CRLは、認証局が発行したデジタル証明書のうち、有効期限内でありながら、秘密鍵の漏えいや不正利用などの理由で失効した証明書の情報を掲載する一覧です。
CRLには、失効した証明書のシリアル番号や失効日時などが登録されます。そのため、有効期限内の証明書であっても、失効していればシリアル番号がCRLに掲載されることがあります。
したがって、エが適切です。
❌他選択肢が誤りの理由ア:PKIの利用者は,認証局の公開鍵がWebブラウザに組み込まれていれば,CRLを参照しなくてもよい。
⇒認証局の公開鍵によって証明書の署名を検証できても、その証明書が有効期限内に失効していないかどうかは別途確認する必要があります。そのため、CRLやOCSPによる失効確認が必要です。

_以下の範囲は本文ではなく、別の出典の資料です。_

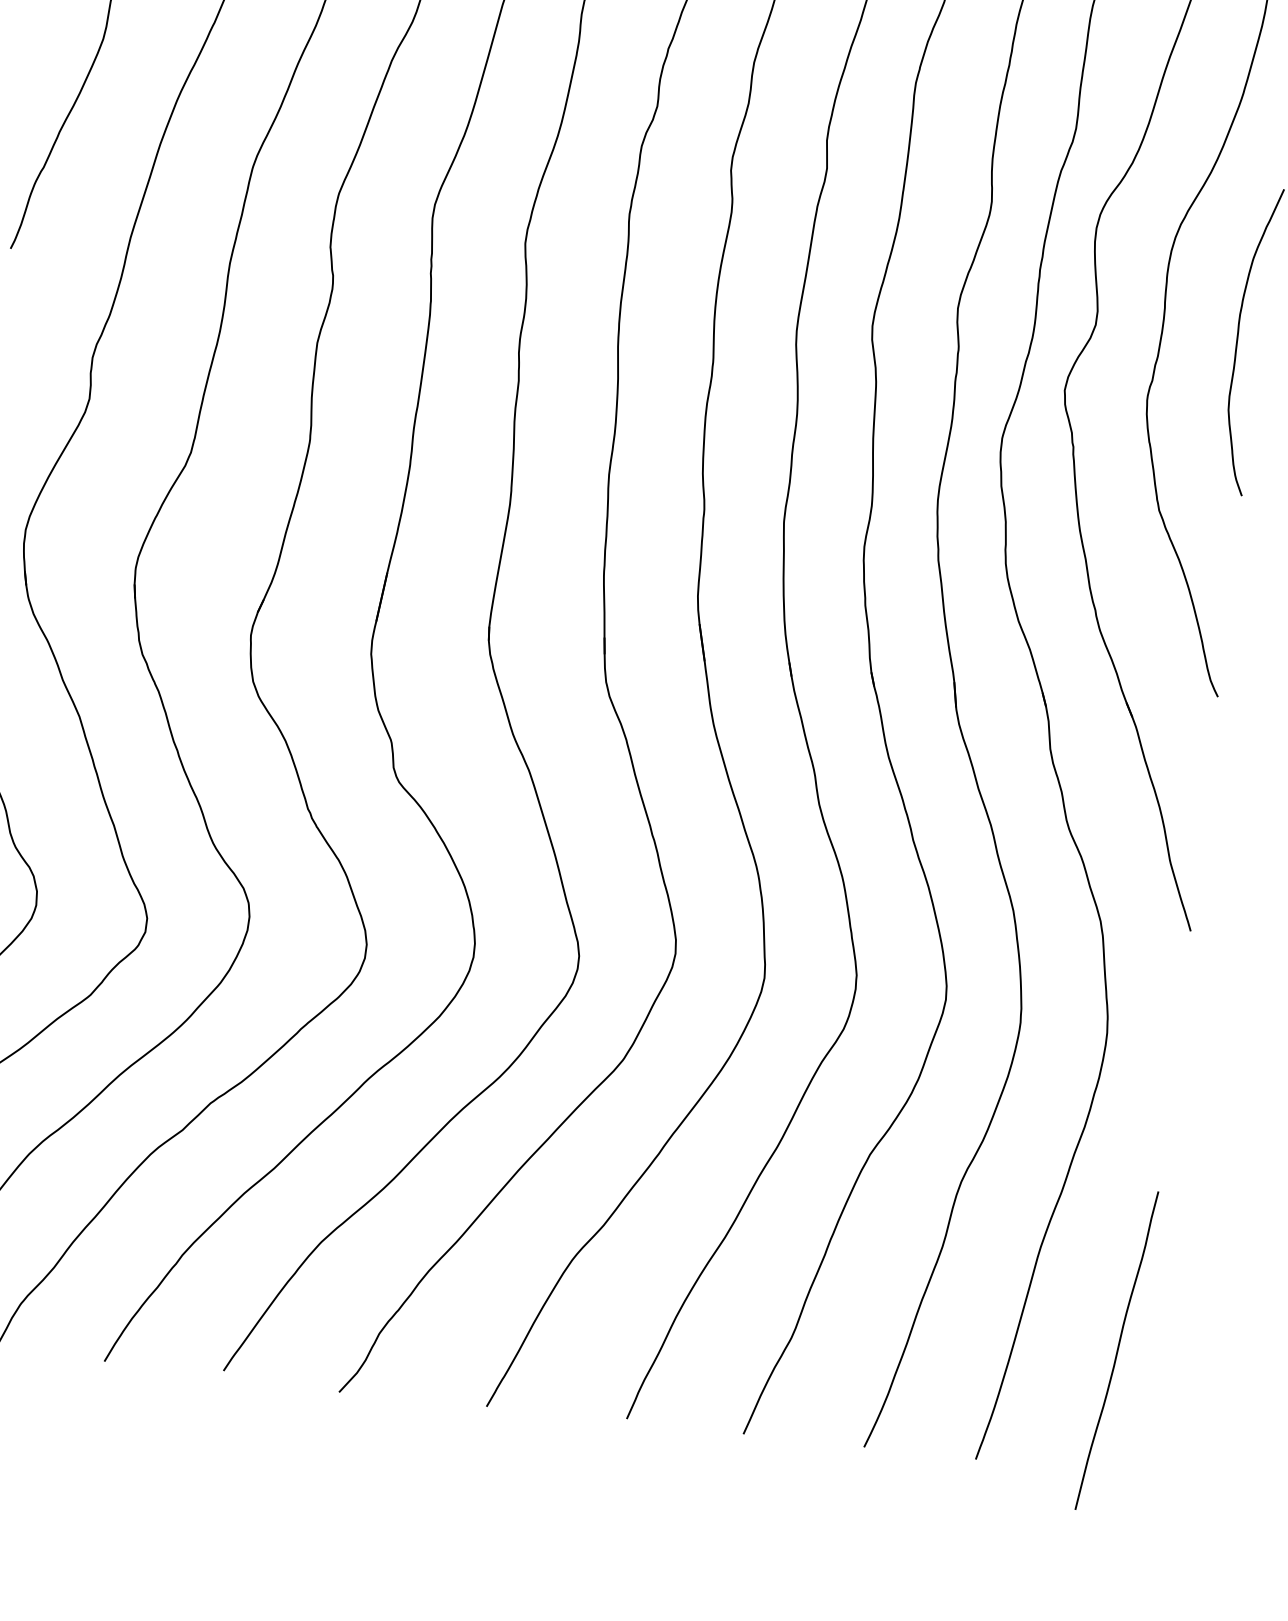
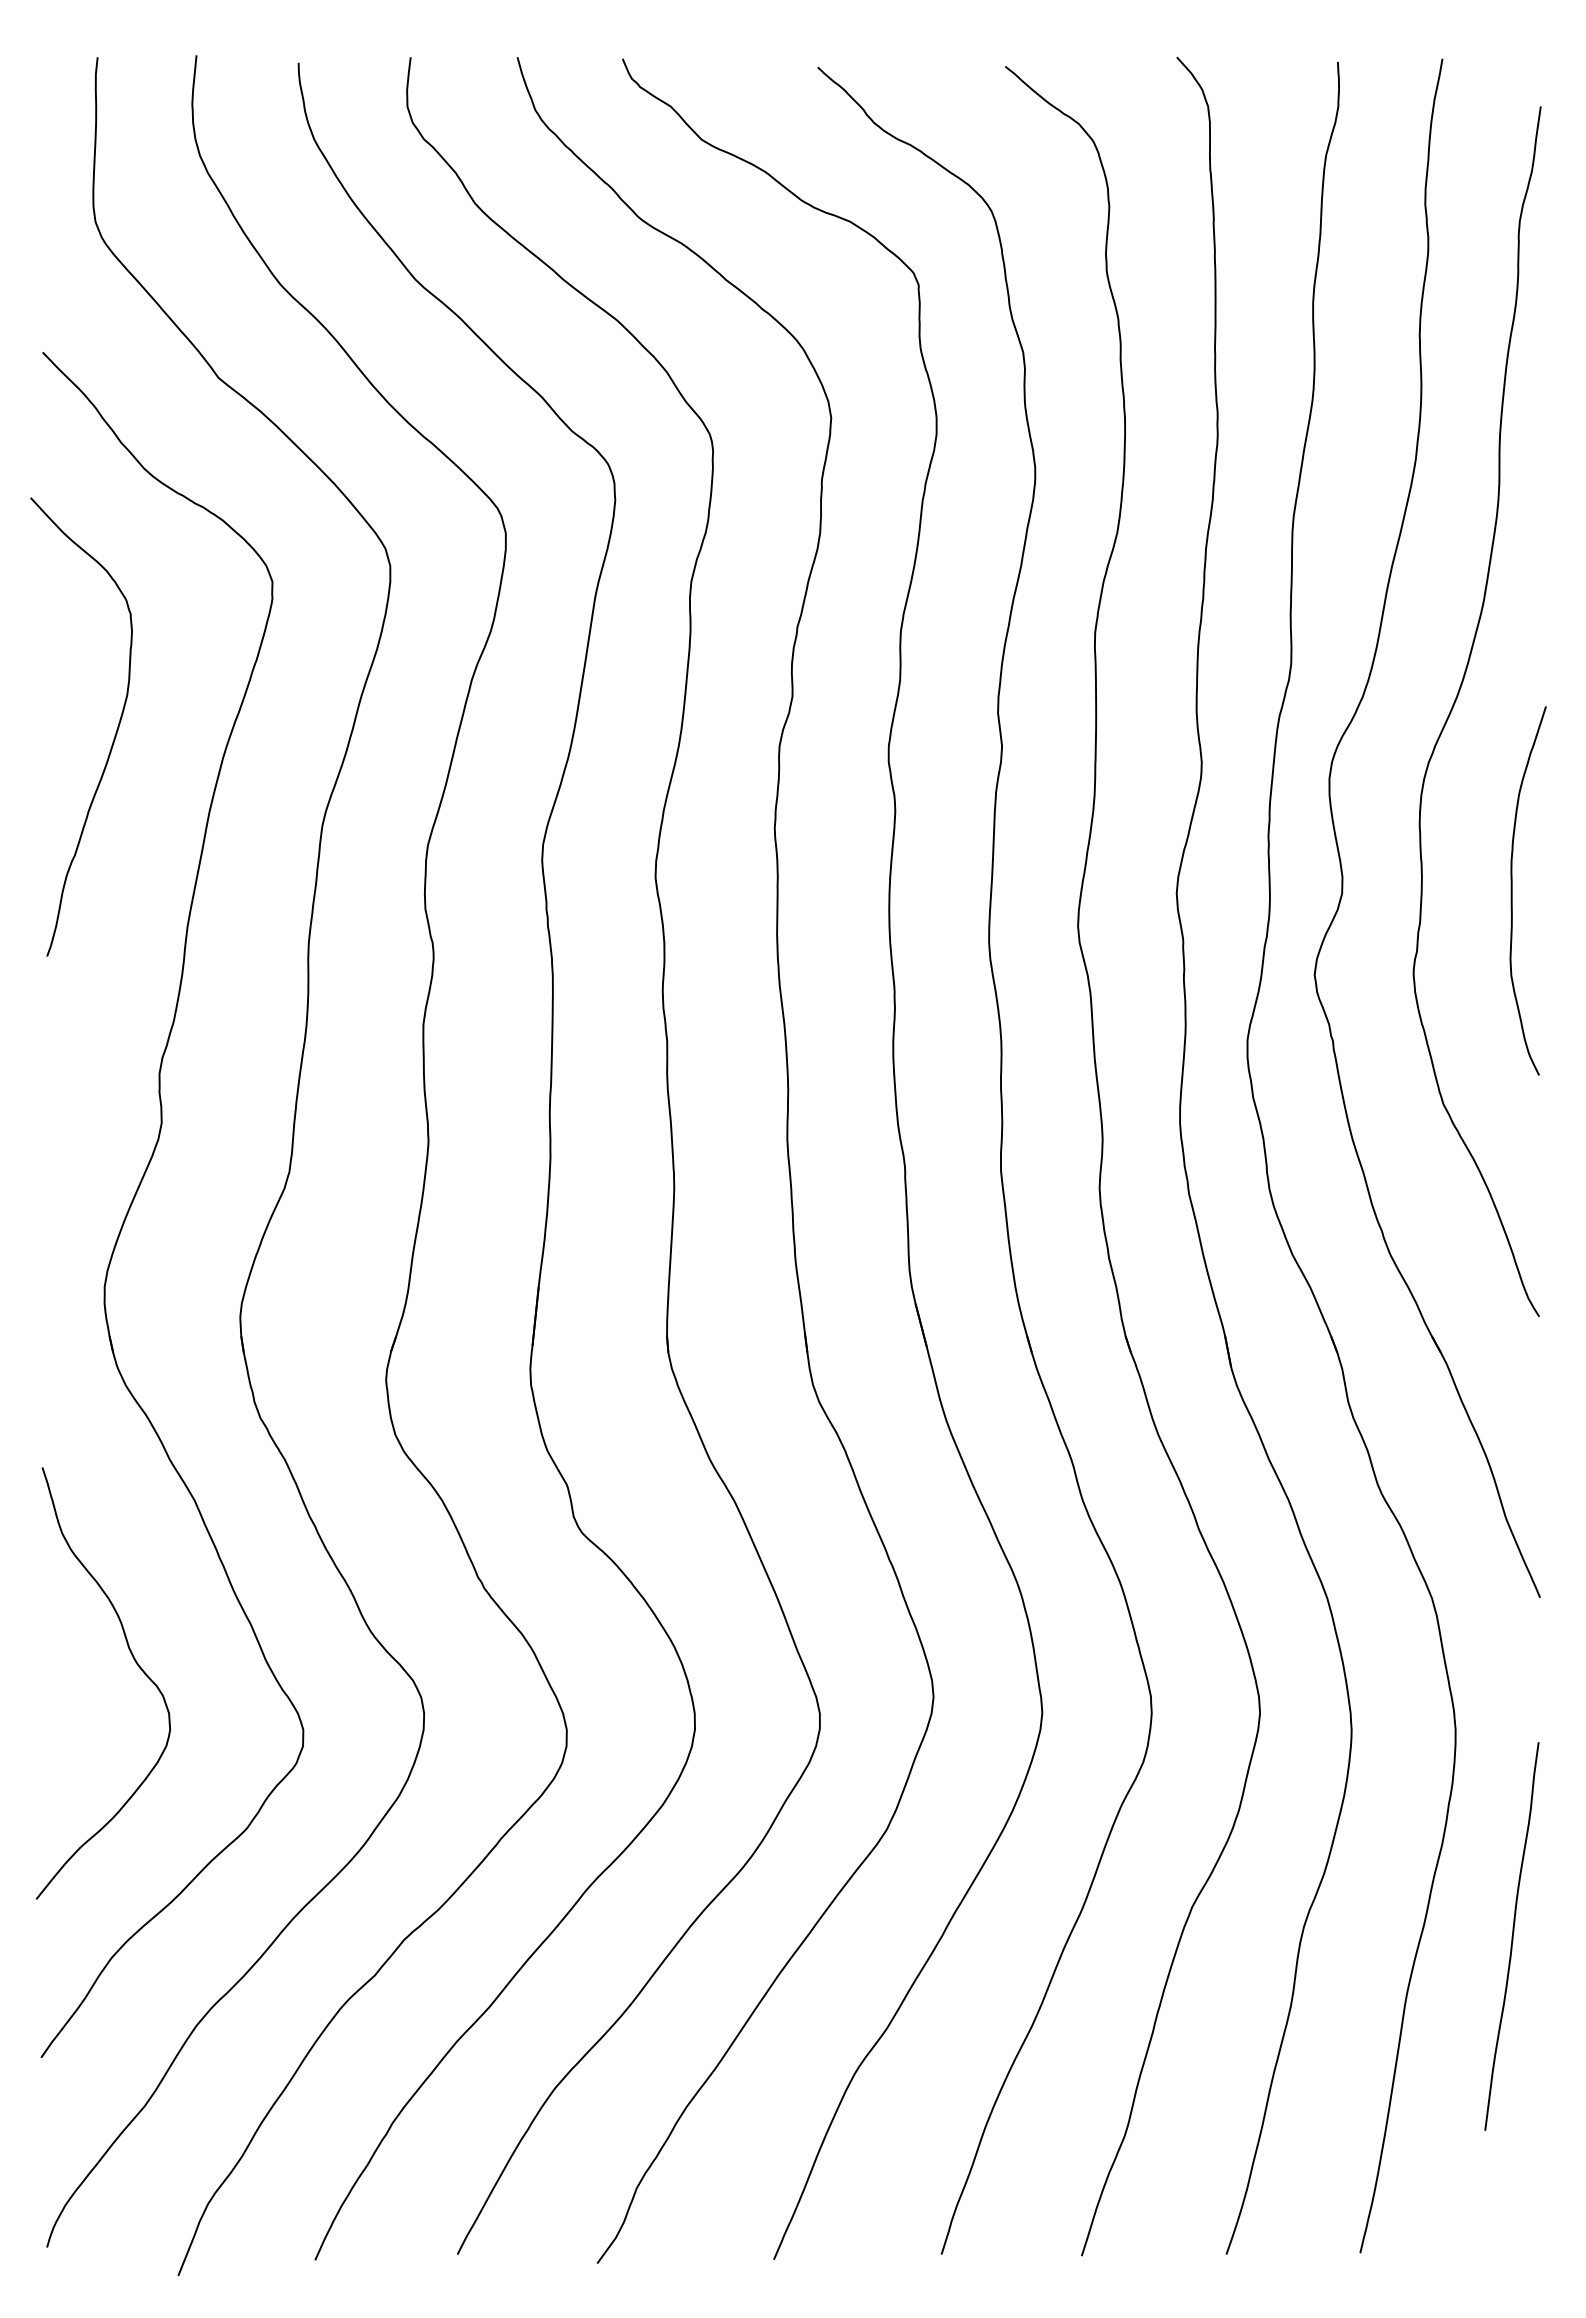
curve: (1116, 1350) -> (1511, 1936), moved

イ:認証局は,発行した全てのデジタル証明書の有効期限をCRLに登録する。
⇒CRLに登録されるのは、失効した証明書のシリアル番号や失効日時などです。発行した全ての証明書の有効期限を一覧として登録するものではありません。
ウ:認証局は,発行したデジタル証明書のうち,失効したものは,シリアル番号を失効後1年間CRLに登録するよう義務付けられている。
⇒一律に失効後1年間登録するという決まりではありません。通常は、失効した証明書の本来の有効期限が満了するまで、CRLに掲載されます。